* [Your objective] The records must be duplicated exactly, with every picture left out.

(Photos with calibration data)
============
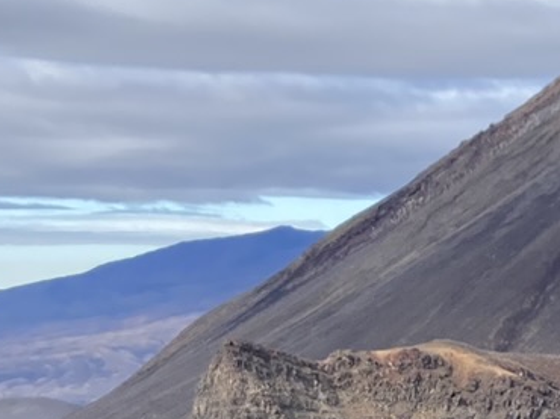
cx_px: 415
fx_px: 2506
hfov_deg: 12.7
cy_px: 849
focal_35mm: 155
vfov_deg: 9.0
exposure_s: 1/1012
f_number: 1.8
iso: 20
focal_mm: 3.99
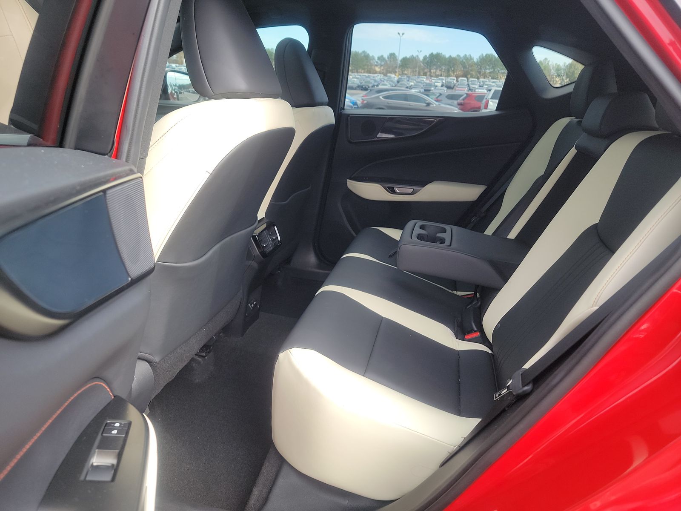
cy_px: 256
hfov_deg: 71.6
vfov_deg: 56.8
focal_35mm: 24
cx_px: 340
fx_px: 472
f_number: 1.8
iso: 68
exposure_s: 1/119
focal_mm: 6.7
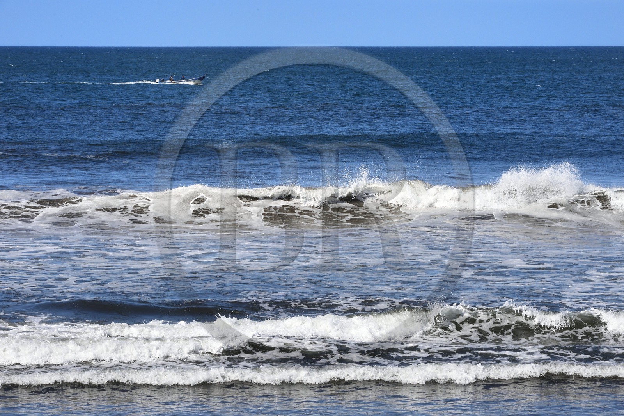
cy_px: 208
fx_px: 3466
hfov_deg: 10.3
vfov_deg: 6.9
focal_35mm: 200
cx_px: 312
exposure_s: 1/320
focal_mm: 200
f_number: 22
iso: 400
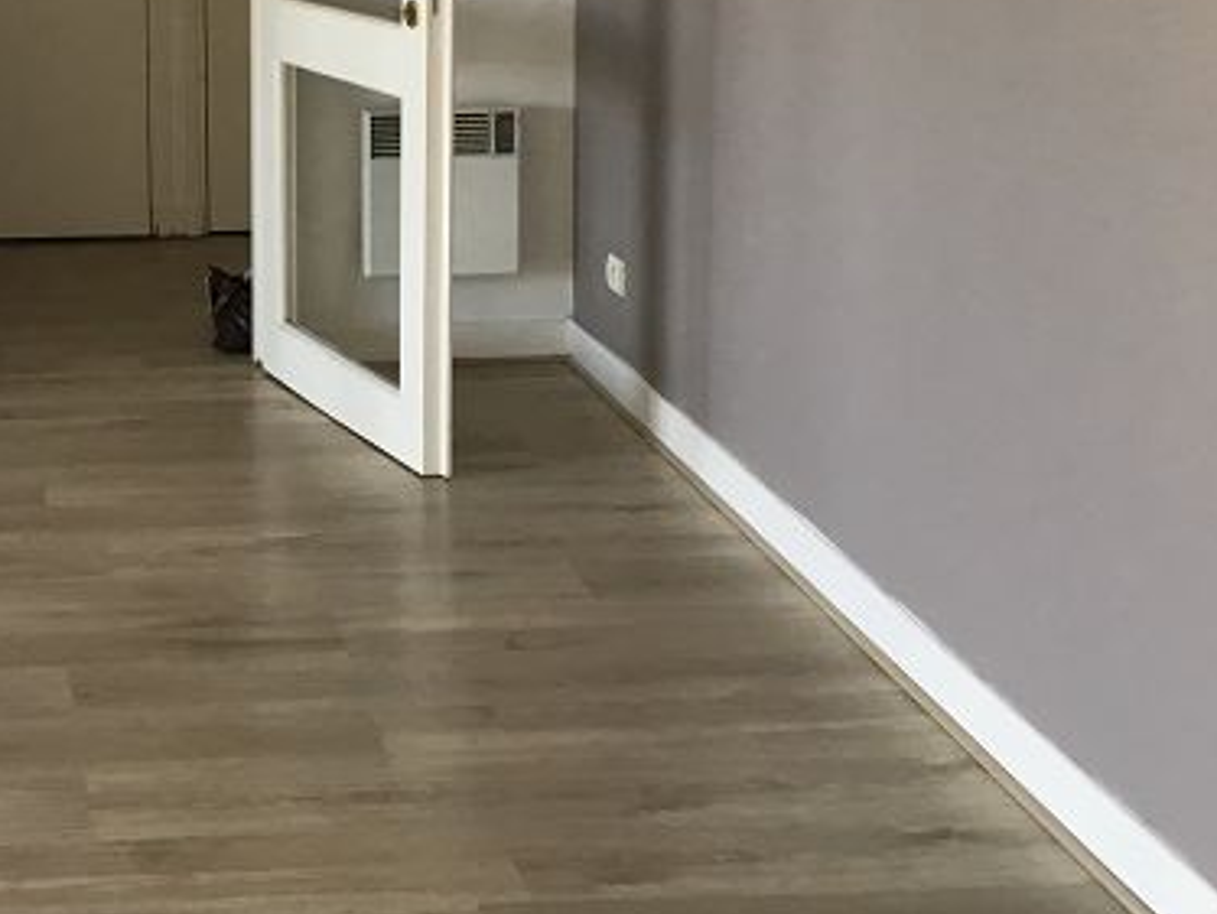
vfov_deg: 23.1
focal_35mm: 62
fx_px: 2181
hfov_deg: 29.1
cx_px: -16
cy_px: 94
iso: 32
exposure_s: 1/33
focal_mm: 4.15
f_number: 2.2
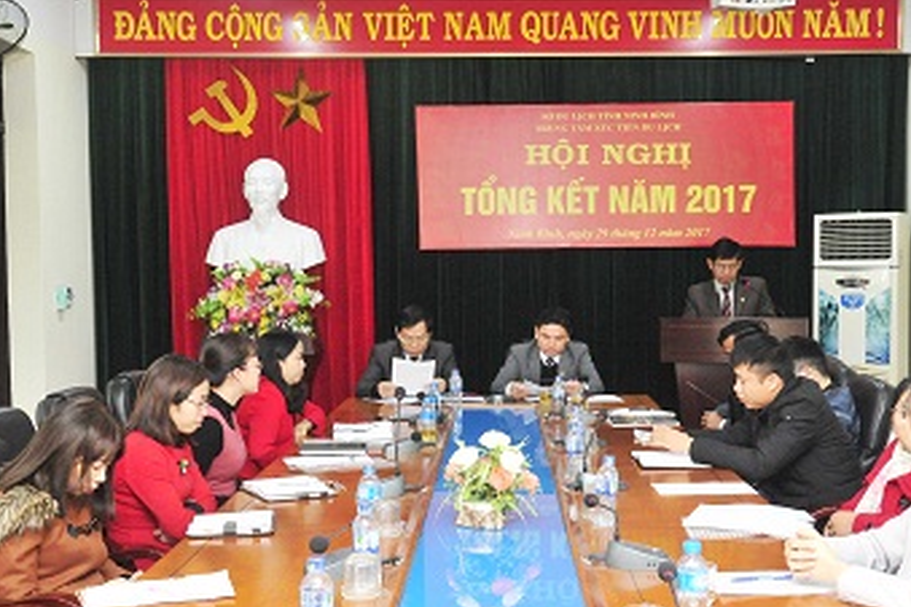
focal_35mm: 53
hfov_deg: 37.5
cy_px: 328
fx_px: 1341
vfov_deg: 25.5
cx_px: 503
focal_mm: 36
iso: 3200
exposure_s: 1/80
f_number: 10
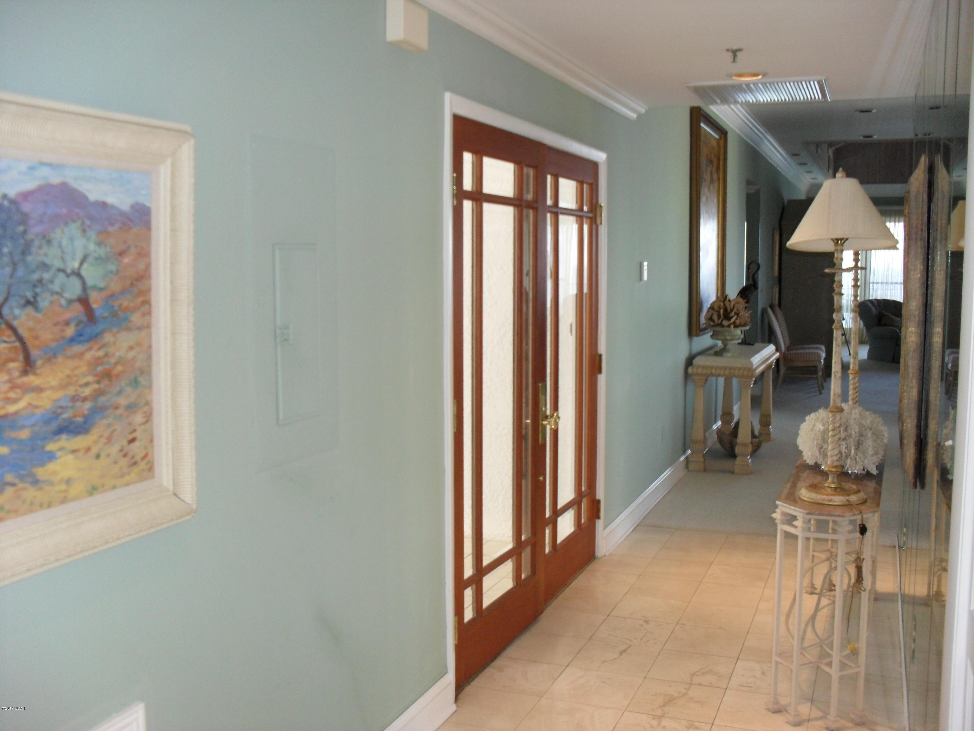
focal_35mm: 35
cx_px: 487
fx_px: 985
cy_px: 366
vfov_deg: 40.7
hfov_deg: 52.6
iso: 200
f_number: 3.2
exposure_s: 1/45
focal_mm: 6.3
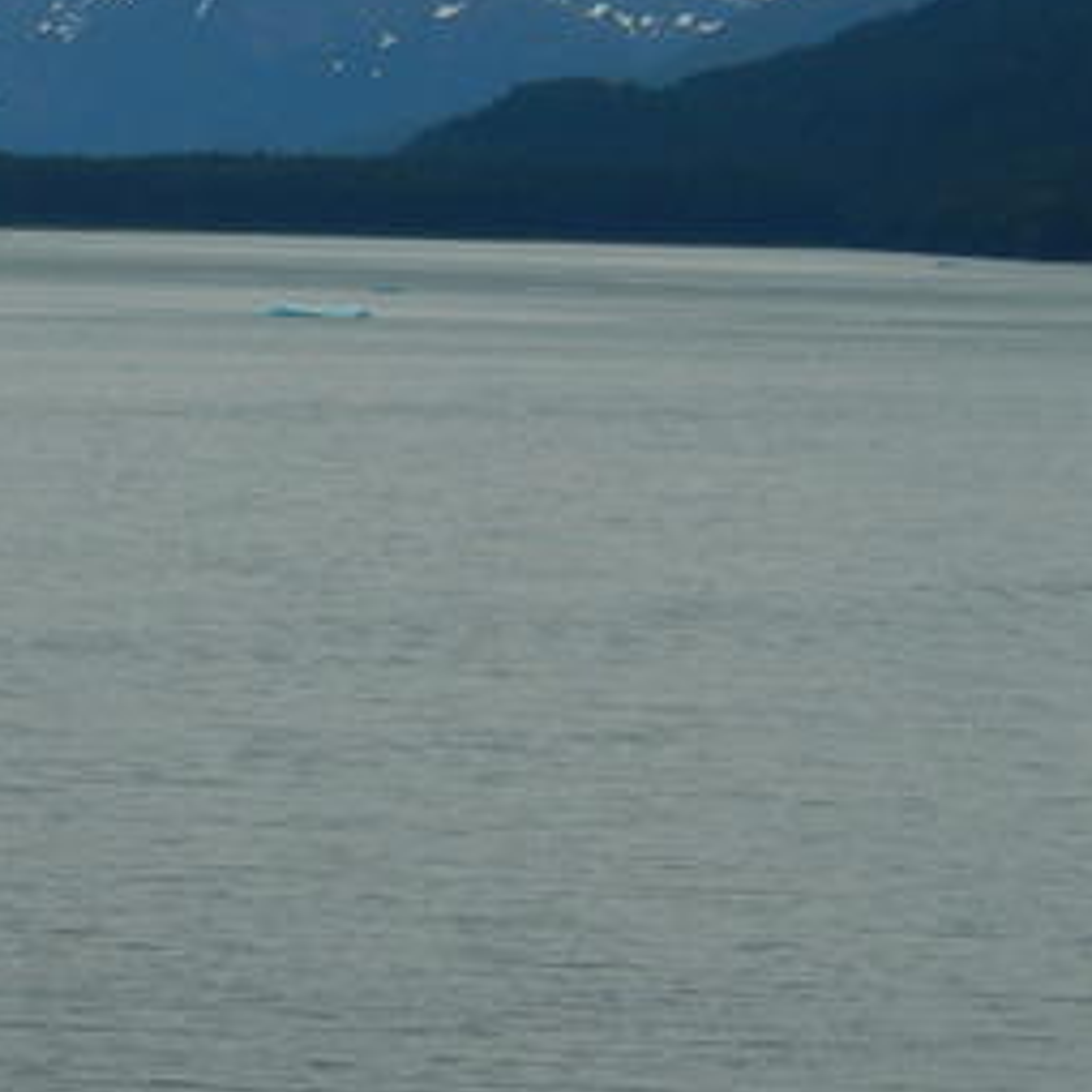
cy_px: 283
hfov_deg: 5.9
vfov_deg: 5.9
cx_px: -158
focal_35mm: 297
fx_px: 10600
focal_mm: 24.1
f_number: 5.6
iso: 125
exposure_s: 1/1000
============
* [Exercise answer]
cx_px: 415
fx_px: 2506
hfov_deg: 12.7
cy_px: 849
focal_35mm: 155
vfov_deg: 9.0
exposure_s: 1/1012
f_number: 1.8
iso: 20
focal_mm: 3.99
cy_px: 256
hfov_deg: 71.6
vfov_deg: 56.8
focal_35mm: 24
cx_px: 340
fx_px: 472
f_number: 1.8
iso: 68
exposure_s: 1/119
focal_mm: 6.7
cy_px: 208
fx_px: 3466
hfov_deg: 10.3
vfov_deg: 6.9
focal_35mm: 200
cx_px: 312
exposure_s: 1/320
focal_mm: 200
f_number: 22
iso: 400
vfov_deg: 23.1
focal_35mm: 62
fx_px: 2181
hfov_deg: 29.1
cx_px: -16
cy_px: 94
iso: 32
exposure_s: 1/33
focal_mm: 4.15
f_number: 2.2
focal_35mm: 53
hfov_deg: 37.5
cy_px: 328
fx_px: 1341
vfov_deg: 25.5
cx_px: 503
focal_mm: 36
iso: 3200
exposure_s: 1/80
f_number: 10
focal_35mm: 35
cx_px: 487
fx_px: 985
cy_px: 366
vfov_deg: 40.7
hfov_deg: 52.6
iso: 200
f_number: 3.2
exposure_s: 1/45
focal_mm: 6.3
cy_px: 283
hfov_deg: 5.9
vfov_deg: 5.9
cx_px: -158
focal_35mm: 297
fx_px: 10600
focal_mm: 24.1
f_number: 5.6
iso: 125
exposure_s: 1/1000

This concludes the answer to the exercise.